17.12.2024
« Trump manque de convictions en matière de politique étrangère »
Presse
11 avril 2017
Rex Tillerson, le Secrétaire d’État américain aux affaires étrangères, se rend en visite officielle à Moscou. Quelle ligne va-t-il défendre : celle de l’isolationnisme, prônée par Trump pendant sa campagne ? Ou celle de l’interventionnisme, cinq jours après le bombardement opéré en Syrie ?
C’est ce que tout le monde se demande : quelle est la ligne des États-Unis en matière de défense. Et qu’y a-t-il dans la tête de Trump ? Et ce n’est pas forcément la même question. On constate que, depuis les frappes de vendredi, le Président américain ne s’est pas exprimé en matière de politique étrangère. Il laisse parler Rex Tillerson, son secrétaire d’État, et Nikki Haley, l’ambassadrice américaine à l’ONU.
Pendant la campagne présidentielle, Trump a été catégorique sur la nécessité de désengager son pays des affaires du monde, notamment du Moyen Orient. C’était la ligne isolationniste, incarnée par Steve Bannon dont il a fait son éphémère éphémère membre du Conseil à la sécurité nationale : l’Amérique d’abord. Depuis, il s’est passé un certain nombre de choses qui l’ont fait changer d’avis sur la place des Etats-Unis dans le monde et sur les rapports avec la Russie
Pourquoi ce revirement ?
Il y a plusieurs raisons à cela. D’abord, il s’est entouré de généraux : le général McMaster a remplacé Flynn au poste de conseiller à la sécurité intérieure. Le général Mattis a été nommé secrétaire d’État à la défense. Son gendre Jared Kushner, devenu son Haut conseiller, est également plus interventionniste. Ils ont pris l’ascendant sur la ligne Bannon, du moins pour l’instant. Trump a aussi subi plusieurs revers en politique intérieure qui l’ont décrédibilisé : ses deux décrets sur l’immigration qui ont été rejetés, la loi pour abroger l’Obamacare qu’il n’a pas réussi à faire voter. Il a même divisé les Républicains au Congrès.
Quelles sont les relations de Trump avec la Russie?
Deux enquêtes ont en cours au FBI et au Sénat. Il a donné l’impression à son opinion d’être inféodé à Poutine. Cela lui déplaît. C’est un homme qui aime taper du poing sur la table pour affirmer son autorité. C’est sa façon de se différencier d’Obama qu’il considère comme un faible, un « président qui s’excuse », comme disaient les Républicains, un homme de compromis, ce qu’il ne veut pas être. Il est un peu dans la tentation autoritaire. Mais tout cela ne veut pas dire qu’il y ait une stratégie bien claire dans sa tête.

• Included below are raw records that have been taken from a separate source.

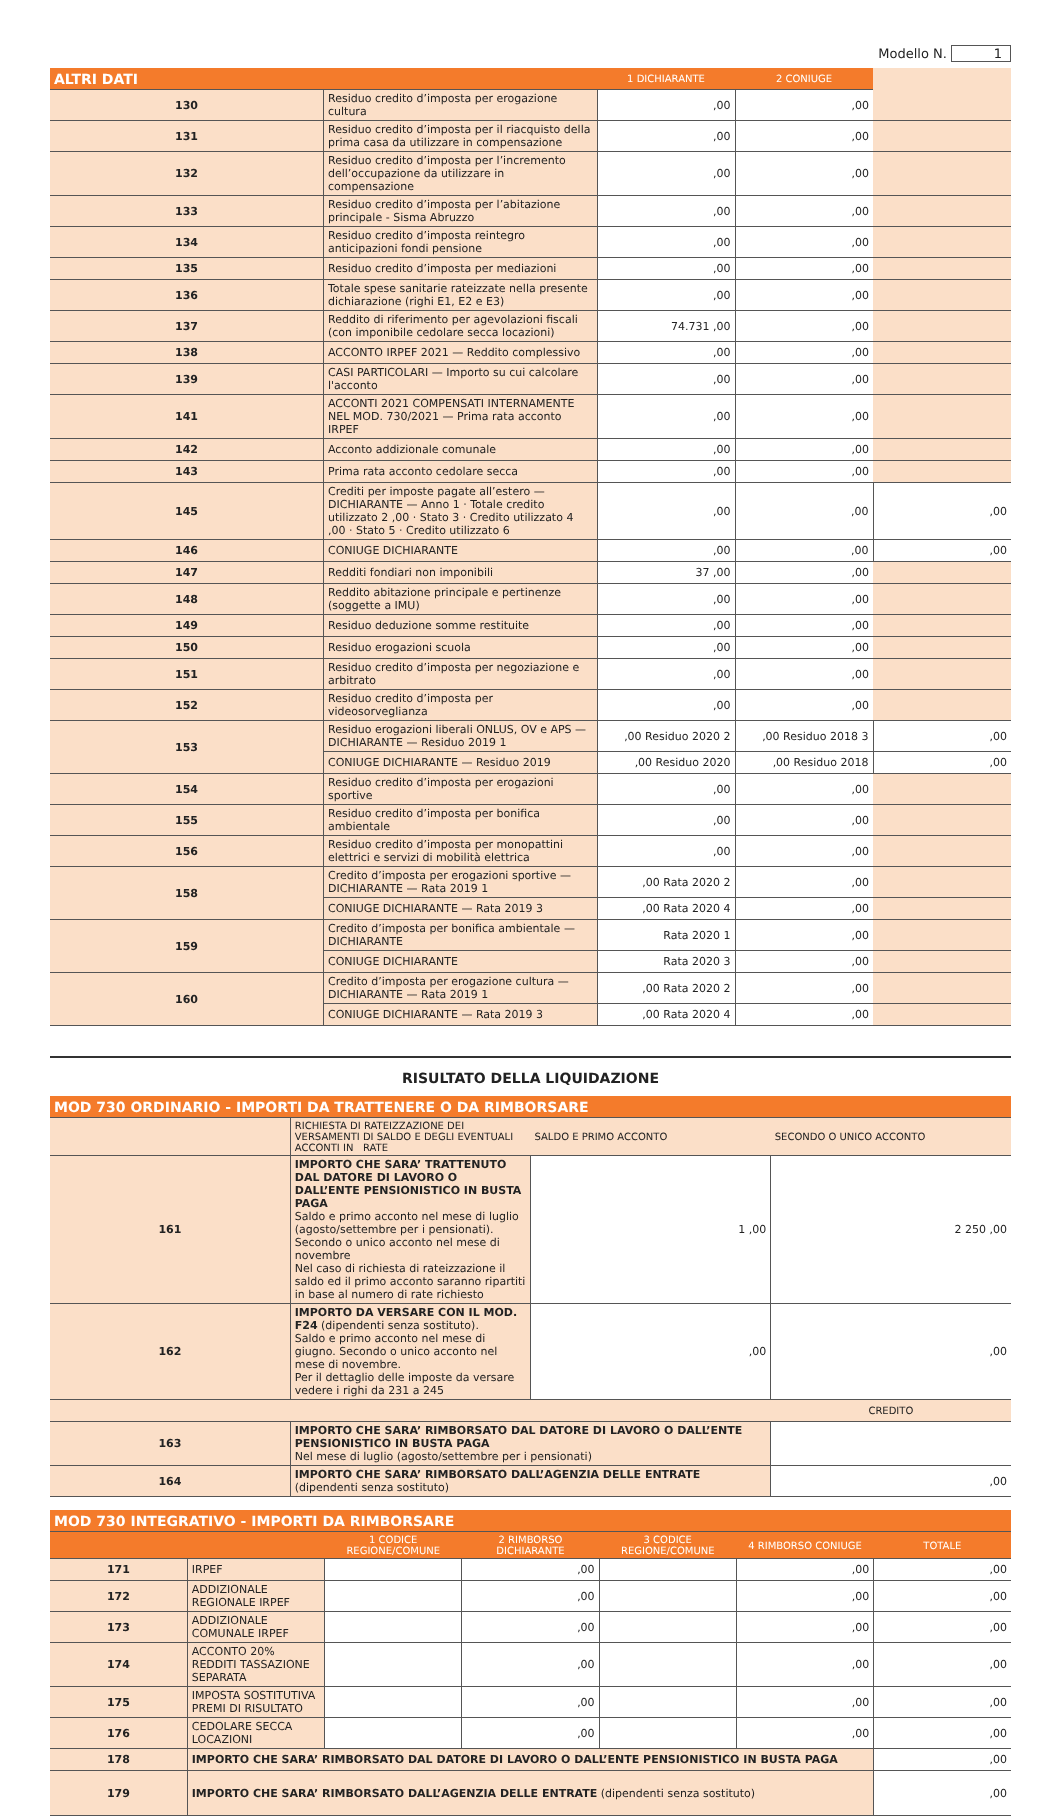Modello N. 1
| ALTRI DATI | | 1 DICHIARANTE | 2 CONIUGE | |
| --- | --- | --- | --- | --- |
| 130 | Residuo credito d’imposta per erogazione cultura | ,00 | ,00 | |
| 131 | Residuo credito d’imposta per il riacquisto della prima casa da utilizzare in compensazione | ,00 | ,00 | |
| 132 | Residuo credito d’imposta per l’incremento dell’occupazione da utilizzare in compensazione | ,00 | ,00 | |
| 133 | Residuo credito d’imposta per l’abitazione principale - Sisma Abruzzo | ,00 | ,00 | |
| 134 | Residuo credito d’imposta reintegro anticipazioni fondi pensione | ,00 | ,00 | |
| 135 | Residuo credito d’imposta per mediazioni | ,00 | ,00 | |
| 136 | Totale spese sanitarie rateizzate nella presente dichiarazione (righi E1, E2 e E3) | ,00 | ,00 | |
| 137 | Reddito di riferimento per agevolazioni fiscali (con imponibile cedolare secca locazioni) | 74.731 ,00 | ,00 | |
| 138 | ACCONTO IRPEF 2021 — Reddito complessivo | ,00 | ,00 | |
| 139 | CASI PARTICOLARI — Importo su cui calcolare l'acconto | ,00 | ,00 | |
| 141 | ACCONTI 2021 COMPENSATI INTERNAMENTE NEL MOD. 730/2021 — Prima rata acconto IRPEF | ,00 | ,00 | |
| 142 | Acconto addizionale comunale | ,00 | ,00 | |
| 143 | Prima rata acconto cedolare secca | ,00 | ,00 | |
| 145 | Crediti per imposte pagate all’estero — DICHIARANTE — Anno 1 · Totale credito utilizzato 2 ,00 · Stato 3 · Credito utilizzato 4 ,00 · Stato 5 · Credito utilizzato 6 | ,00 | ,00 | ,00 |
| 146 | CONIUGE DICHIARANTE | ,00 | ,00 | ,00 |
| 147 | Redditi fondiari non imponibili | 37 ,00 | ,00 | |
| 148 | Reddito abitazione principale e pertinenze (soggette a IMU) | ,00 | ,00 | |
| 149 | Residuo deduzione somme restituite | ,00 | ,00 | |
| 150 | Residuo erogazioni scuola | ,00 | ,00 | |
| 151 | Residuo credito d’imposta per negoziazione e arbitrato | ,00 | ,00 | |
| 152 | Residuo credito d’imposta per videosorveglianza | ,00 | ,00 | |
| 153 | Residuo erogazioni liberali ONLUS, OV e APS — DICHIARANTE — Residuo 2019 1 | ,00 Residuo 2020 2 | ,00 Residuo 2018 3 | ,00 |
| | CONIUGE DICHIARANTE — Residuo 2019 | ,00 Residuo 2020 | ,00 Residuo 2018 | ,00 |
| 154 | Residuo credito d’imposta per erogazioni sportive | ,00 | ,00 | |
| 155 | Residuo credito d’imposta per bonifica ambientale | ,00 | ,00 | |
| 156 | Residuo credito d’imposta per monopattini elettrici e servizi di mobilità elettrica | ,00 | ,00 | |
| 158 | Credito d’imposta per erogazioni sportive — DICHIARANTE — Rata 2019 1 | ,00 Rata 2020 2 | ,00 | |
| | CONIUGE DICHIARANTE — Rata 2019 3 | ,00 Rata 2020 4 | ,00 | |
| 159 | Credito d’imposta per bonifica ambientale — DICHIARANTE | Rata 2020 1 | ,00 | |
| | CONIUGE DICHIARANTE | Rata 2020 3 | ,00 | |
| 160 | Credito d’imposta per erogazione cultura — DICHIARANTE — Rata 2019 1 | ,00 Rata 2020 2 | ,00 | |
| | CONIUGE DICHIARANTE — Rata 2019 3 | ,00 Rata 2020 4 | ,00 | |
RISULTATO DELLA LIQUIDAZIONE
| MOD 730 ORDINARIO - IMPORTI DA TRATTENERE O DA RIMBORSARE | | | |
| --- | --- | --- | --- |
| | RICHIESTA DI RATEIZZAZIONE DEI VERSAMENTI DI SALDO E DEGLI EVENTUALI ACCONTI IN RATE | SALDO E PRIMO ACCONTO | SECONDO O UNICO ACCONTO |
| 161 | IMPORTO CHE SARA’ TRATTENUTO DAL DATORE DI LAVORO O DALL’ENTE PENSIONISTICO IN BUSTA PAGA Saldo e primo acconto nel mese di luglio (agosto/settembre per i pensionati). Secondo o unico acconto nel mese di novembre Nel caso di richiesta di rateizzazione il saldo ed il primo acconto saranno ripartiti in base al numero di rate richiesto | 1 ,00 | 2 250 ,00 |
| 162 | IMPORTO DA VERSARE CON IL MOD. F24 (dipendenti senza sostituto). Saldo e primo acconto nel mese di giugno. Secondo o unico acconto nel mese di novembre. Per il dettaglio delle imposte da versare vedere i righi da 231 a 245 | ,00 | ,00 |
| | | | CREDITO |
| 163 | IMPORTO CHE SARA’ RIMBORSATO DAL DATORE DI LAVORO O DALL’ENTE PENSIONISTICO IN BUSTA PAGA Nel mese di luglio (agosto/settembre per i pensionati) | | |
| 164 | IMPORTO CHE SARA’ RIMBORSATO DALL’AGENZIA DELLE ENTRATE (dipendenti senza sostituto) | | ,00 |
| MOD 730 INTEGRATIVO - IMPORTI DA RIMBORSARE | | | | | | |
| --- | --- | --- | --- | --- | --- | --- |
| | | 1 CODICE REGIONE/COMUNE | 2 RIMBORSO DICHIARANTE | 3 CODICE REGIONE/COMUNE | 4 RIMBORSO CONIUGE | TOTALE |
| 171 | IRPEF | | ,00 | | ,00 | ,00 |
| 172 | ADDIZIONALE REGIONALE IRPEF | | ,00 | | ,00 | ,00 |
| 173 | ADDIZIONALE COMUNALE IRPEF | | ,00 | | ,00 | ,00 |
| 174 | ACCONTO 20% REDDITI TASSAZIONE SEPARATA | | ,00 | | ,00 | ,00 |
| 175 | IMPOSTA SOSTITUTIVA PREMI DI RISULTATO | | ,00 | | ,00 | ,00 |
| 176 | CEDOLARE SECCA LOCAZIONI | | ,00 | | ,00 | ,00 |
| 178 | IMPORTO CHE SARA’ RIMBORSATO DAL DATORE DI LAVORO O DALL’ENTE PENSIONISTICO IN BUSTA PAGA | | | | | ,00 |
| 179 | IMPORTO CHE SARA’ RIMBORSATO DALL’AGENZIA DELLE ENTRATE (dipendenti senza sostituto) | | | | | ,00 |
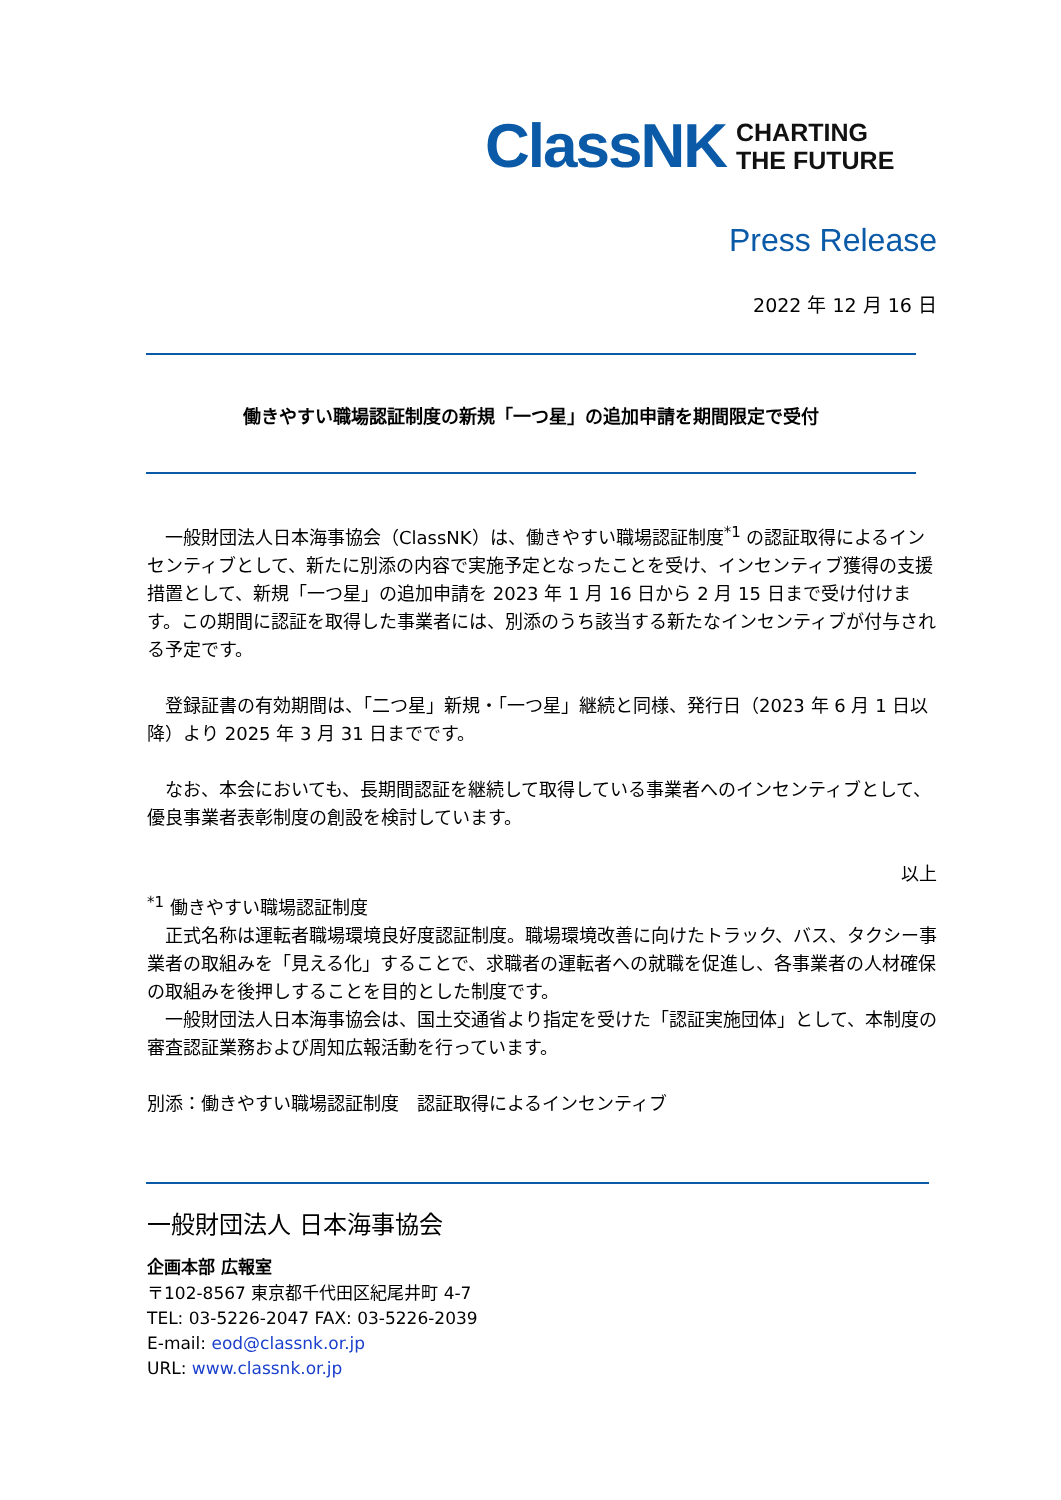ClassNK CHARTING
THE FUTURE
Press Release
2022 年 12 月 16 日
働きやすい職場認証制度の新規「一つ星」の追加申請を期間限定で受付
　一般財団法人日本海事協会（ClassNK）は、働きやすい職場認証制度<sup>*1</sup> の認証取得によるインセンティブとして、新たに別添の内容で実施予定となったことを受け、インセンティブ獲得の支援措置として、新規「一つ星」の追加申請を 2023 年 1 月 16 日から 2 月 15 日まで受け付けます。この期間に認証を取得した事業者には、別添のうち該当する新たなインセンティブが付与される予定です。
　登録証書の有効期間は、「二つ星」新規・「一つ星」継続と同様、発行日（2023 年 6 月 1 日以降）より 2025 年 3 月 31 日までです。
　なお、本会においても、長期間認証を継続して取得している事業者へのインセンティブとして、優良事業者表彰制度の創設を検討しています。
以上
<sup>*1</sup> 働きやすい職場認証制度
　正式名称は運転者職場環境良好度認証制度。職場環境改善に向けたトラック、バス、タクシー事業者の取組みを「見える化」することで、求職者の運転者への就職を促進し、各事業者の人材確保の取組みを後押しすることを目的とした制度です。
　一般財団法人日本海事協会は、国土交通省より指定を受けた「認証実施団体」として、本制度の審査認証業務および周知広報活動を行っています。
別添：働きやすい職場認証制度　認証取得によるインセンティブ
一般財団法人 日本海事協会
企画本部 広報室
〒102-8567 東京都千代田区紀尾井町 4-7
TEL: 03-5226-2047 FAX: 03-5226-2039
E-mail: eod@classnk.or.jp
URL: www.classnk.or.jp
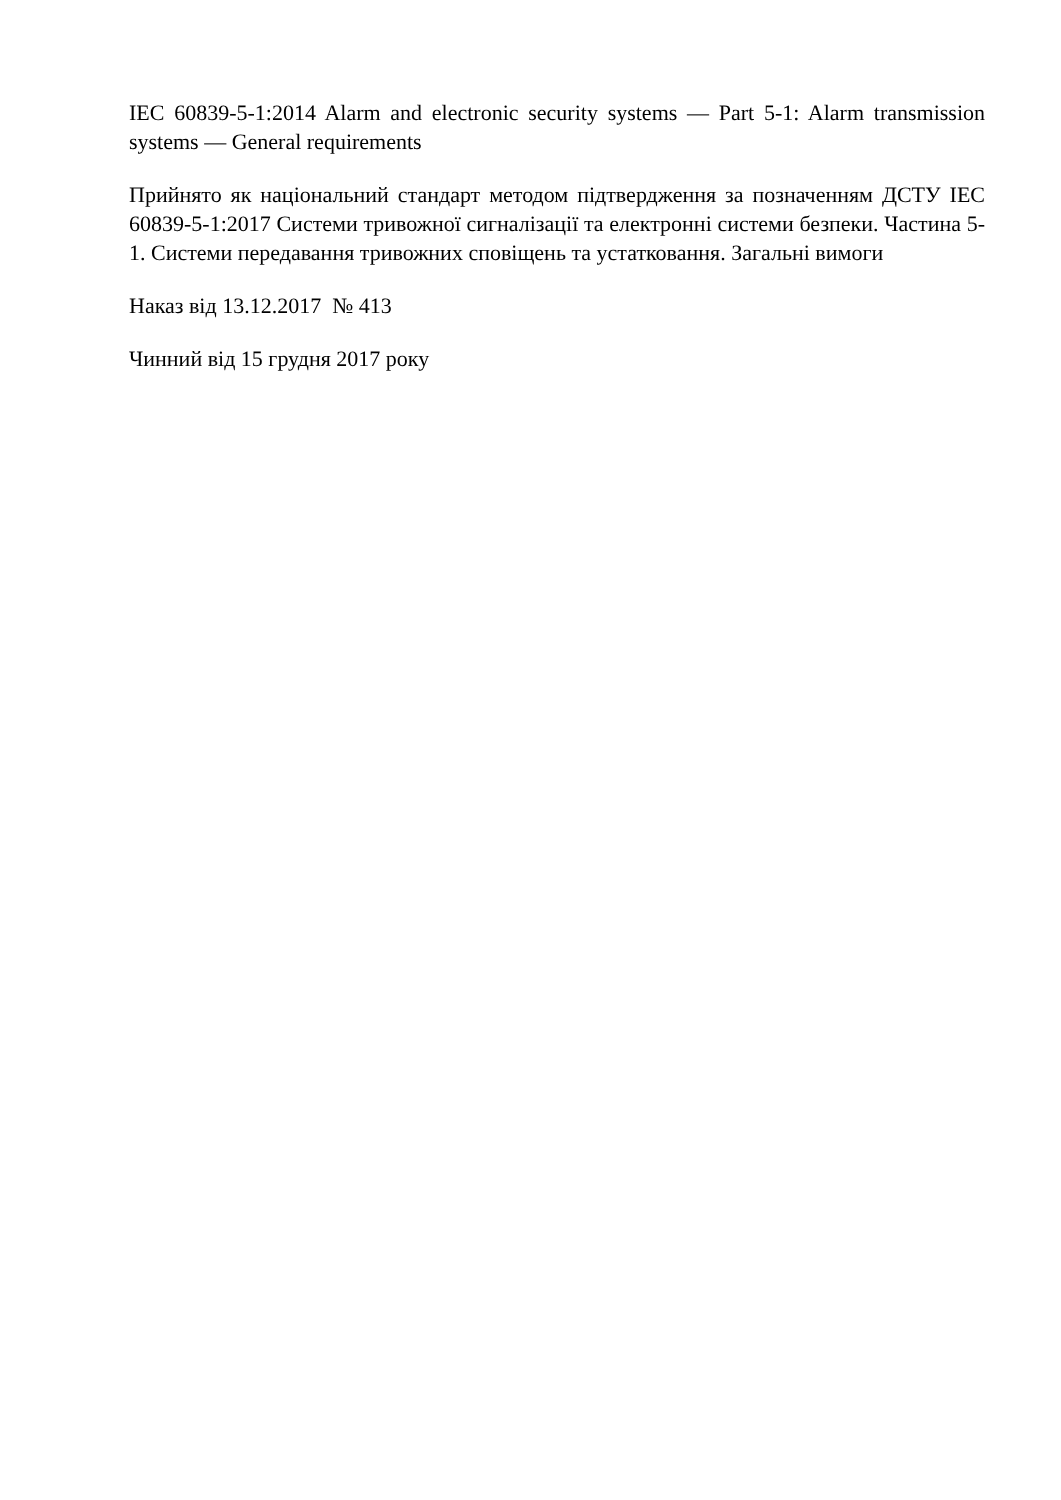IEC 60839-5-1:2014 Alarm and electronic security systems — Part 5-1: Alarm transmission systems — General requirements
Прийнято як національний стандарт методом підтвердження за позначенням ДСТУ IEC 60839-5-1:2017 Системи тривожної сигналізації та електронні системи безпеки. Частина 5-1. Системи передавання тривожних сповіщень та устатковання. Загальні вимоги
Наказ від 13.12.2017 № 413
Чинний від 15 грудня 2017 року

À quoi cette confusion peut-elle aboutir ?
Je ne pense pas qu’on va aller vers une logique d’intervention américaine unilatérale de long terme, telle qu’on l’a connue avec les néoconservateurs sous Bush, repartir faire la guerre seuls avec des troupes au sol, comme cela s’est passé en Irak. Ce serait impopulaire, très coûteux et dangereux pour le rapport de forces. On assiste plutôt à une stratégie à très court terme : faisons un coup de force et voyons comment les autres parties prenantes réagissent.
Quelle est la vision du monde de Donald Trump ?
On ne sait pas. Il donne souvent l’impression qu’avec lui, c’est le dernier qui parle qui a raison. Pour le moment, il écoute McMaster, Tillerson et Mattis. Mais qui dit que dans deux semaines, la ligne Bannon ne va pas revenir en force? Il manque profondément de convictions en matière de politique étrangère. Pendant la campagne, il assurait que la politique étrangère, c’était comme les affaires, il y avait une part de bluff. Il s’est rendu compte que la diplomatie et le business, ce n’était pas la même chose. Mais là où Trump a marqué des points, c’est que pendant 48 heures, il est apparu comme le chef du monde libre. Tous ses alliés ont salué sa décision de bombarder les positions syriennes. Il va s’en souvenir.